Steve is Chairman and CEO of the Risk Accounting Standards Board and a serial investor in innovative technology-based organizations, along with involvement in academia.

He has over 40 years of experience in senior roles in Finance, Technology, Sustainability, and Security. He developed the ‘Background Checking’ terminology and techniques for global digital ID verification. He is a qualified accountant (FCCA) and former ACCA Council Member and technology board advisor to FCA and FASB.

Peter Hughes

Peter is the creator of the risk accounting method and founding Chairman and Director of the Risk Accounting Standards Board.

He is a chartered accountant and a visiting fellow at the Durham University Business School.

He was formerly a banker with JPMorgan Chase where he held senior positions in finance, operations, risk management, treasury & trading and internal audit.

Dr Tom Butler

Dr.

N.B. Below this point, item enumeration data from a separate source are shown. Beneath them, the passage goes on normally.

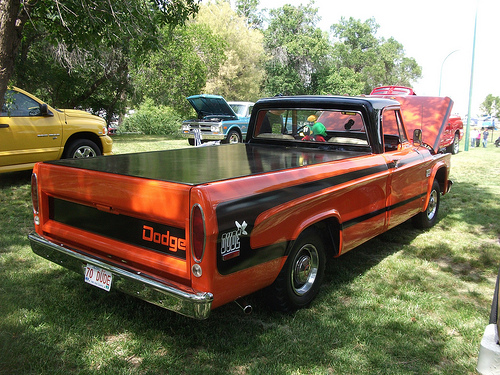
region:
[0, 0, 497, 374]
a truck show event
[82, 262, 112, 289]
a registered license plate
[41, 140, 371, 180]
a black truck bed cover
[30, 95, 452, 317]
a red and black doge pickup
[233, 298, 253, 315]
the chrome exhaust pipe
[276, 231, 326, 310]
the rear wheel and tire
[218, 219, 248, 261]
the trucks name DUDE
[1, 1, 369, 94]
large trees in the background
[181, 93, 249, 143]
a blue and white dodge truck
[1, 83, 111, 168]
a gold dodge pick up truck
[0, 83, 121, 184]
yellow vehicle parked on the grass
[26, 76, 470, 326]
black and red pickup truck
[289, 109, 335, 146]
man in a green shirt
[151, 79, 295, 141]
pickup truck with an open hood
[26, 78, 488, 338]
Vintage dodge pickup truck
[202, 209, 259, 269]
the word "Dude" written on the truck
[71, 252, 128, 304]
license plate reads "70 DUDE"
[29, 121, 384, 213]
truck bed has a black cover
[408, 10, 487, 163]
two light posts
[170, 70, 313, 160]
blue vintage pickup truck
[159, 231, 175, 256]
word dodge is written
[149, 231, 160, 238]
word dodge is written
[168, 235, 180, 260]
word dodge is written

Tom Butler, a Professor at Cork University Business School, led the Governance Risk and Compliance Technology Centre in Ireland from 2013 to 2022. His research focused on AI technologies for regulatory compliance and risk management in financial institutions. He collaborated with global systemically important banks, UK law firms, the Bank of England, and the Financial Conduct Authority. Dr. Butler also served as a member of the Expert Group on Regulatory Obstacles Financial Innovation at the European Commission. His ongoing research involves regulatory and operational risk, as well as cyber resilience, in collaboration with professional services firms in the UK and Europe.

Dennis Philip

Dennis is a Professor in Finance at the Durham University Business School and Director of its Centre for Banking, Institutions and Development (CBID) research group. He holds a PhD in Finance from Cass Business School. His research contributes to the understanding of the interactions between firm characteristics and financial markets. His research has been funded by financial companies, central banks and recently from the European Commission.

Paul Costea

Paul is a seasoned marketing and sales professional with a diverse background covering advertising, media, business consulting, and over 20 years in enterprise software solutions, currently acting as RASB’s COO.

Paul is a law school graduate with a master of business administration from the Romanian Academy of Economic Studies and a Professional Diploma in Management from Open University UK.